British Airways is kind of a funny airline. I really like flying the airline, and I think the crews do a great job onboard. But from a travel agent perspective, BA can be a pretty tough airline to deal with. We found this out once again with a frequent client of ours who is also an elite member in BA’s Executive Club.
This client, we’ll call her Bella, was flying back from the US home to Italy via Dallas/Ft Worth and London. Her first flight on American went fine, and then she got to Dallas and her connection on British Airways seemed fine as well. She departed on time and it should have been smooth sailing through London as well.
But of course, this is London we’re talking about, so after some circling, she landed about 15 minutes late. That gave her only 45 minutes to connect. As a passenger traveling in Club World, this should have been fine, though admittedly tight.
Tangent: BA’s Wildly Optimistic Minimum Connection Times
This might be a good time to split off on a tangent here. BA will tell you that you can connect from the US to points beyond London with only 1 hour if you are connecting within Terminal 5. This is technically true, but if you are in coach, you are probably more likely to miss your connection than not. In premium classes, it’s still tight.
This particular client, even though flying in premium cabins, almost always wants a longer layover in London. We failed to catch that this was so short when the trip was booked. It was a perfectly legal connection but that doesn’t mean it’s the best plan. If you’re flying through London, it’s best to give yourself more time. (Or just don’t fly through London.)
Back to our story. You can guess what happened next, right? She got off the airplane and raced across the airport to make her flight. It wasn’t going to happen. She was held up at passport control because they said she wouldn’t make it. That was a lie, and she would have made it, but the result was that she was stuck.
The next flight a couple hours later was completely full but they put her on standby. They confirmed her on a flight much later in the day. So she sat, and waited, and was eventually given the very last coach seat on that next flight.
Naturally, she wasn’t happy about any of this (and I don’t blame her), so we vowed to get in touch with BA to try to get her some compensation. After all, she’s an elite member in their program who pays for premium cabin tickets. You would think they’d want to keep her happy.
Technically, BA may not have owed her anything. She still received her business class seat over the water, and a short haul downgrade may not have changed the fare, but that wasn’t going to stop us from trying. So we called the British Airways preferred travel agent account desk and tried to figure out what we could do.

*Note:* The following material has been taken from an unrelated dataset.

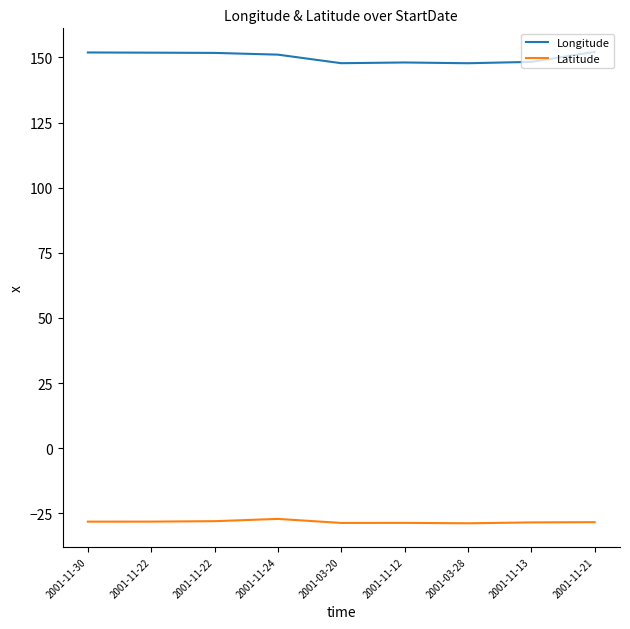

What is the smallest value displayed?

-28.8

Tangent: BA’s Sub Par Call Center Agents
For those have had to call BA lately, you know the pain involved. It used to be that BA routed their calls to a call center in Florida. While the agents were never particularly flexible (per BA policy, I can only assume), they were certainly competent and usually friendly. In the name of cost savings, BA ditched that and now sends calls to, I believe, India. I have never really received a good answer when I’ve had to call BA since they made the switch. The agents are trained to know basic information. Otherwise, they put you on hold to try to get answers, and if they do find an answer, you might as well be reading a website. They generally just parrot the rules and don’t think for themselves. That’s not a good thing when you’re working on a preferred travel agency desk.
When I called this time, the agent was certainly friendly. She informed me that we could not do any sort of downgrade compensation on our own. The client would have to contact BA directly through customer relations. She even gave me the link to the website. Ok, fine.
One month later to the day, Bella gets a response back from BA. They did offer her bonus miles for her inconvenience, but then they threw us under the bus.
For the refund of the difference in fares, I would request you to contact your travel agent, as you purchased your ticket from them. They are better placed than us to help you.
Seriously? BA has long had a reputation as being somewhat unfriendly to travel agents, so this isn’t surprising. You can’t have your travel agent support staff tell us that the request has to be run through BA only to have the BA agent tell the customer that it’s the agent’s problem. It not only makes the travel agent look unprofessional and stupid, but it just pisses off the traveler even more. It would have been far better if BA had simply said no further compensation was possible and we could have ended it there.
Unfortunately, that’s pretty much the end of our story. The ticket was fully used and we don’t have the ability to do anything else with it at this point. But even if we did, it was not likely to result in a lower fare. Arriving a couple of hours late in a lower class of service may not be the end of the world, but the way it was handled left a bad taste in just about everyone’s mouths.